After relearning how to walk, talk and move his head, he found his calling. Cycling gave him the freedom, the discipline, the canvas on which to express himself. Plus, he found he was brilliant at it; a diesel engine allied to a naturally low heart rate even in extreme conditions. Golding has been unstoppable ever since. Even when he was hit by a truck travelling at 70mph while cycling across the States. Even when the cancer returned in 2013, this time in his abdomen. He ploughed on.

Depression, he says, was harder to deal with; an invisible enemy. “Cancer is something that you can see in a roundabout way,” he says. “There are scans, there are blood tests, there is chemotherapy, radiotherapy. There is a support network that’s there to look after you. Depression is something that you can wake up in the morning and it’s there. Depression is something that you can go to bed at night and it’s gone.”

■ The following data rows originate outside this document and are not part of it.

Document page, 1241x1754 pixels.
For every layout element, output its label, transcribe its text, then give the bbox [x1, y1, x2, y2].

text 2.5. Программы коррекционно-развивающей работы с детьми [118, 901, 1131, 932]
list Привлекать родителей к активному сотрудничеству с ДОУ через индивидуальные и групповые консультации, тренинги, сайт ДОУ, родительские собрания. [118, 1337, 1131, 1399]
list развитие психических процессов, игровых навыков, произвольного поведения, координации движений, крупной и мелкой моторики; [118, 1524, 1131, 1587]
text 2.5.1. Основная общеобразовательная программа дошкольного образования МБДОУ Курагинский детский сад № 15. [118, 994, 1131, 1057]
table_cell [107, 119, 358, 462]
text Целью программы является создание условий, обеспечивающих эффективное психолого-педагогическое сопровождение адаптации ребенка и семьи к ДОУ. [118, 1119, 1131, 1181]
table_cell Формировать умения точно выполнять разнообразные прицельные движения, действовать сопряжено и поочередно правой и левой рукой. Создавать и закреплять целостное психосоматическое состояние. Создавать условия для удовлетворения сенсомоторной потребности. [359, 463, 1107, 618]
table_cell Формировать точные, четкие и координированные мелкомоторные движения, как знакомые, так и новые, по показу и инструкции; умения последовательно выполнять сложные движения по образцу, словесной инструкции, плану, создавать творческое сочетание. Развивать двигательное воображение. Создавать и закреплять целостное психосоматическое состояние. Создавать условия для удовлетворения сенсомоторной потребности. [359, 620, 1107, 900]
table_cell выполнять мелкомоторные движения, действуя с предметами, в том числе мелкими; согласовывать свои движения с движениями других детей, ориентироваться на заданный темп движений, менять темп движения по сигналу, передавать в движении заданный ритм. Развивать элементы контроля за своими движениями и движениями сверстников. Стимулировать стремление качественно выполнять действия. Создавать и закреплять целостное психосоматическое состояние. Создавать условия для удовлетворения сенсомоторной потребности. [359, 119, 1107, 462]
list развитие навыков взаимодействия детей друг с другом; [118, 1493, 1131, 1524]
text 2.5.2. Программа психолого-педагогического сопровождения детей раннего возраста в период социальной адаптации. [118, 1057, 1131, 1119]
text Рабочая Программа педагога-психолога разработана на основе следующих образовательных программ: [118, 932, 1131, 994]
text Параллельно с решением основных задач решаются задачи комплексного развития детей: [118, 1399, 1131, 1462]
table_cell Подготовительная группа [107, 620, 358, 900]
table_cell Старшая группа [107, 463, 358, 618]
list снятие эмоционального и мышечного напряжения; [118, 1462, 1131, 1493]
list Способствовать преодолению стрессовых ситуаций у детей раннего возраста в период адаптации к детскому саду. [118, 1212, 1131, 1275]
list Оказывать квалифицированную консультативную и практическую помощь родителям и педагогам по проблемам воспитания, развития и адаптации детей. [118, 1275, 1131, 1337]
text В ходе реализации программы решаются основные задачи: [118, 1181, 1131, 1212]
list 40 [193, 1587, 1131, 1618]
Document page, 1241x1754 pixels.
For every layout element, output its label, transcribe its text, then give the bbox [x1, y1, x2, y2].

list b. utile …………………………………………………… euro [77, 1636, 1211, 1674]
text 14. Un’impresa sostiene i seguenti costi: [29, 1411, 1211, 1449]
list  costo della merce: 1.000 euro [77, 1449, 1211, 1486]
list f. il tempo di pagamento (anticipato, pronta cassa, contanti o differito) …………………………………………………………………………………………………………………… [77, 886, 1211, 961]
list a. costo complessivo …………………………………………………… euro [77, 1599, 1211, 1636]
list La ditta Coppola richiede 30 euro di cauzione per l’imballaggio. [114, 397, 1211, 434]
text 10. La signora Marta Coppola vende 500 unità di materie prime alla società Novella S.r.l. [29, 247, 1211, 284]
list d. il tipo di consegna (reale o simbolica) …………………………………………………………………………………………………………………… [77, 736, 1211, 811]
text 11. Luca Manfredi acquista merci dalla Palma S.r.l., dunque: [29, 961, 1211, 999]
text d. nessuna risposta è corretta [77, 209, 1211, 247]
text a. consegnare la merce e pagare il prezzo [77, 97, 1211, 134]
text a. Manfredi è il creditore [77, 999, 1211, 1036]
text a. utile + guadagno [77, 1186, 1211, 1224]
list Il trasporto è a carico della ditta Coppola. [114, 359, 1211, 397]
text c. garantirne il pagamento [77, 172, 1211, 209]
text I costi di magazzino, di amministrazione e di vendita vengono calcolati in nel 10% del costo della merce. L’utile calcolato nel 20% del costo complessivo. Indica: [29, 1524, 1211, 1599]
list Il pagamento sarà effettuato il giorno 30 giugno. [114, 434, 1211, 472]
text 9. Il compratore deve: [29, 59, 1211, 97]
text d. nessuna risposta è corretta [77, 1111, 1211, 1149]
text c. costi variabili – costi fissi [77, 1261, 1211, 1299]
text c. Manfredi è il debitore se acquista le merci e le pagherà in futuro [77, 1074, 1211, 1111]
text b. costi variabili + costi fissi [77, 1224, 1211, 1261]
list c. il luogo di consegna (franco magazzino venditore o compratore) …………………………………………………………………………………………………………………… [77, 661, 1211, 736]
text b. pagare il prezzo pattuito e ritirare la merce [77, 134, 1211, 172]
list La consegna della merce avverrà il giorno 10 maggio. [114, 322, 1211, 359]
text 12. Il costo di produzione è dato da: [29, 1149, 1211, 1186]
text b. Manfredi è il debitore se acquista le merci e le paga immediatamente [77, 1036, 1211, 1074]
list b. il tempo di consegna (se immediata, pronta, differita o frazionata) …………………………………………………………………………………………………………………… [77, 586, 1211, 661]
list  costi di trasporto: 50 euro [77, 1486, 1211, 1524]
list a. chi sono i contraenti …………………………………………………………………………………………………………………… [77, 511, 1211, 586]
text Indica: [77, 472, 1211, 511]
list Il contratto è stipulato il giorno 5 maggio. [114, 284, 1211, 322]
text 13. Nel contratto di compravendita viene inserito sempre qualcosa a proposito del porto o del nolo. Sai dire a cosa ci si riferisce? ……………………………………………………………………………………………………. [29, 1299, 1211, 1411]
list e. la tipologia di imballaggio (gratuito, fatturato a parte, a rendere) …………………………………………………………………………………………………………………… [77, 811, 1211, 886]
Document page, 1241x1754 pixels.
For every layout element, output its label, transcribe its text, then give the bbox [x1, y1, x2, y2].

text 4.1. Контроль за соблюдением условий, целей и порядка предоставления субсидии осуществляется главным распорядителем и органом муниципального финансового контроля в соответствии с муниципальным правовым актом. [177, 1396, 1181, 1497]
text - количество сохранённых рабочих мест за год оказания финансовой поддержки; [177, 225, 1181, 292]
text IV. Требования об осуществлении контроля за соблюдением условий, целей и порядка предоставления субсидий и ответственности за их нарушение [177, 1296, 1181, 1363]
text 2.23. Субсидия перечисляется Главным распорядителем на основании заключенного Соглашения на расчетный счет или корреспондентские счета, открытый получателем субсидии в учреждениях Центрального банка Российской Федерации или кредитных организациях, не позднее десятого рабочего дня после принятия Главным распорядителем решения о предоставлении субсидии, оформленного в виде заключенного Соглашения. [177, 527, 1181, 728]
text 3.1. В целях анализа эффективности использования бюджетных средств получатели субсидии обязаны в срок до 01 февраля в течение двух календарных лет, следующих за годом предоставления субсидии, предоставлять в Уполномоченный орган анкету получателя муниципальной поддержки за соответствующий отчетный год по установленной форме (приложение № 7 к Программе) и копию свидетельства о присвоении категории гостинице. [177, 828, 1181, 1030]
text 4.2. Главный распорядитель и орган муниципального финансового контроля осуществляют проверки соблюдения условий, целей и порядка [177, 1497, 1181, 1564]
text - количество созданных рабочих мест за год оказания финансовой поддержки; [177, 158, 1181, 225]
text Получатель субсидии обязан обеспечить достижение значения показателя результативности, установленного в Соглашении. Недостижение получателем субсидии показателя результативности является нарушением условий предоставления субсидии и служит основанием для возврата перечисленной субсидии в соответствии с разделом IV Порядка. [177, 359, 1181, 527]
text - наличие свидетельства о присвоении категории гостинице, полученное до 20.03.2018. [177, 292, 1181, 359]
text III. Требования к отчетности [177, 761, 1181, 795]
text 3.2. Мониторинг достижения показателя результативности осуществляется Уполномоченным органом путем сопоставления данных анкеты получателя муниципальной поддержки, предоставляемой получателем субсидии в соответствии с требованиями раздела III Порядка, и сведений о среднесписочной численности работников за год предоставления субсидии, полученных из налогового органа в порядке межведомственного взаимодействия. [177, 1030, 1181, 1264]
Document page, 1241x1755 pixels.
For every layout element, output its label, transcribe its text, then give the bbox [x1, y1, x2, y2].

It took his son to snap him out of it. “Freddie had drawn a picture and the only person who wasn’t smiling was Daddy,” Golding recalls. “That was when I started to talk to somebody. But depression is like being an alcoholic. It will never go away. What I’ve learned to do is to understand some of those things that bring it on.”

RAAM may have been cancelled this year. Golding may not yet be taking bookings at his Portuguese villa. But he will be keeping things in perspective. “Every cloud has a silver lining,” he repeats. “The fact that we’re doing RAAM next year now means that I get another year of training. All of my sponsors have stayed on board for another 12 months. I have nothing to complain about. I’m one of the lucky ones. It’s about mindset. It’s about attitude. I’m going with the attitude that I can win it. I believe I can.”